Prefiero empezar con trenes: puros, amables, alegoría del viaje.

El tren de mi memoria es verde, vestusto, armado por metales orgánicos. Es el cuerno de humo, el grito antropófago al toparse con un transeúnte. Una entidad mitológica, viva, que imitaba en su aullido lo ignoto de lo que entonces empezaba: esto, mi existencia. Cada día seducía a mis padres, bajo la súplica y el llanto, para que me condujeran a ese cruce de caminos en Tárrega. Hacia un sublime encuentro que, años después, un estúpido capellán (a los 10 años fui enviado al Opus Dei, y se jodieron los trenes) definiría como la mística. Quizás de ahí venga mi compulsión por viajar (toda pulsión es un mensaje, y un código de huida), y por lo tanto es génesis de la memoria turística que aquí describo.

• Datos almacenados:
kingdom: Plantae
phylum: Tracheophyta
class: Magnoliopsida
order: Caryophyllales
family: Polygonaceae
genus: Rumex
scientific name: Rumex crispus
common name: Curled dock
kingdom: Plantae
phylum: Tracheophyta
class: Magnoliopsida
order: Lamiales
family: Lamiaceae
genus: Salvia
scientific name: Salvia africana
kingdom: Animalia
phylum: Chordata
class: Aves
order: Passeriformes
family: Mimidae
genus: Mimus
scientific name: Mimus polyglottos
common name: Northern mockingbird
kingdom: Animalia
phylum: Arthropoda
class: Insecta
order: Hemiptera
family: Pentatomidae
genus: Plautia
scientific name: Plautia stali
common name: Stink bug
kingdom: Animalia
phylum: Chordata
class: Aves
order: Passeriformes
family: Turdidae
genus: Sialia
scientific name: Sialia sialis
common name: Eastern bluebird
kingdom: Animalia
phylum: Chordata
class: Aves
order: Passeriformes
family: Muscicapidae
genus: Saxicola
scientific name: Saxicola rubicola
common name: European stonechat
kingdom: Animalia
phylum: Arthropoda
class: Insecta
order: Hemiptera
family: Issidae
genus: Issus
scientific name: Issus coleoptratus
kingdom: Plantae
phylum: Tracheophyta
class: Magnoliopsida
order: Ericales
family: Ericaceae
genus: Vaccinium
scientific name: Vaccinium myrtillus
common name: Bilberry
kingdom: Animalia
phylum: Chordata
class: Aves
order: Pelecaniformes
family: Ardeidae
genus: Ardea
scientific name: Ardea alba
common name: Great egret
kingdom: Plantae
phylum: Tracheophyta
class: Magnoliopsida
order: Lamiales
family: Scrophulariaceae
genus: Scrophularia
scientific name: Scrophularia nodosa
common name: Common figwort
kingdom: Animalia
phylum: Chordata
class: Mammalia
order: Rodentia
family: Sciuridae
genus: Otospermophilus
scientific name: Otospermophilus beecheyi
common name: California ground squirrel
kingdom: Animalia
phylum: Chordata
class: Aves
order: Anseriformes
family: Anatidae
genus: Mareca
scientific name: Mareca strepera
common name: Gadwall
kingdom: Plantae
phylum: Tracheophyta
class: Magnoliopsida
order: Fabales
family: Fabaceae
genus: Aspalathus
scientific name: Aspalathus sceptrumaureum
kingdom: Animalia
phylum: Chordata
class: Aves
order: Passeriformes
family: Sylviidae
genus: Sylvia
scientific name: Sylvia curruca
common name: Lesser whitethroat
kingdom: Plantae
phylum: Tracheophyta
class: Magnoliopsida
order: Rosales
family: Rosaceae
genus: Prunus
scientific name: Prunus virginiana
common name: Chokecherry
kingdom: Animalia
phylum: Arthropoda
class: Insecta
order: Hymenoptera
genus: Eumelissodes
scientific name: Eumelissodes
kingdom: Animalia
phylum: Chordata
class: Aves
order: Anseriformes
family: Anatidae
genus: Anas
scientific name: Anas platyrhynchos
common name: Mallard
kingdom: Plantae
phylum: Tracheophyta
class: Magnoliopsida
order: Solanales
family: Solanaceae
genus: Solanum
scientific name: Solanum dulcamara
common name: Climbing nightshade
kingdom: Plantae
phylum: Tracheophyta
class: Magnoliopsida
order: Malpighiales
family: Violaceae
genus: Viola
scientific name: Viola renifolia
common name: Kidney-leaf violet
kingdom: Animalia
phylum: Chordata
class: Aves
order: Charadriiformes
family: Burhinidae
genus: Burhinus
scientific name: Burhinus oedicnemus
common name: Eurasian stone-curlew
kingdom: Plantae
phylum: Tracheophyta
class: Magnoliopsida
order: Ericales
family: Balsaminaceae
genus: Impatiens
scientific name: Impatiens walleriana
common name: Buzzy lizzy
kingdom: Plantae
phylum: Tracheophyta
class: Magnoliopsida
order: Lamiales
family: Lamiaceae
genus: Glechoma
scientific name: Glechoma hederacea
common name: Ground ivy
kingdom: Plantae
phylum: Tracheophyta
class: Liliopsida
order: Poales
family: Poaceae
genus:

• Instrucciones:
1) Reproduce tal cual el tramo del fragmento sobre el tren de la memoria que va desde "Prefiero empezar con" hasta "que aquí describo.".
2) Enumera todas las personas que menciona el fragmento sobre el tren de la memoria, sin contar a quien narra.
3) Completa la parte siguiente del fragmento sobre el tren de la memoria, a partir de su última oración.
No hace falta consultar el material para nada de esto.

• Respuestas por tarea:
1)
Prefiero empezar con trenes: puros, amables, alegoría del viaje.

El tren de mi memoria es verde, vestusto, armado por metales orgánicos. Es el cuerno de humo, el grito antropófago al toparse con un transeúnte. Una entidad mitológica, viva, que imitaba en su aullido lo ignoto de lo que entonces empezaba: esto, mi existencia. Cada día seducía a mis padres, bajo la súplica y el llanto, para que me condujeran a ese cruce de caminos en Tárrega. Hacia un sublime encuentro que, años después, un estúpido capellán (a los 10 años fui enviado al Opus Dei, y se jodieron los trenes) definiría como la mística. Quizás de ahí venga mi compulsión por viajar (toda pulsión es un mensaje, y un código de huida), y por lo tanto es génesis de la memoria turística que aquí describo.

2) Los padres, un transeúnte y un capellán.

3)
Desde entonces, odio los trenes. No los soporto. Y admito, con la boca pequeña, que los unicornios de humeante cuerno no existen. Extinguidos por el hombre blanco. En la fosa común de indios y bisontes. No sé si echarle la culpa de esta desaparición al Opus o a mi razón errática. Importa poco, ninguno de los dos merece compasión.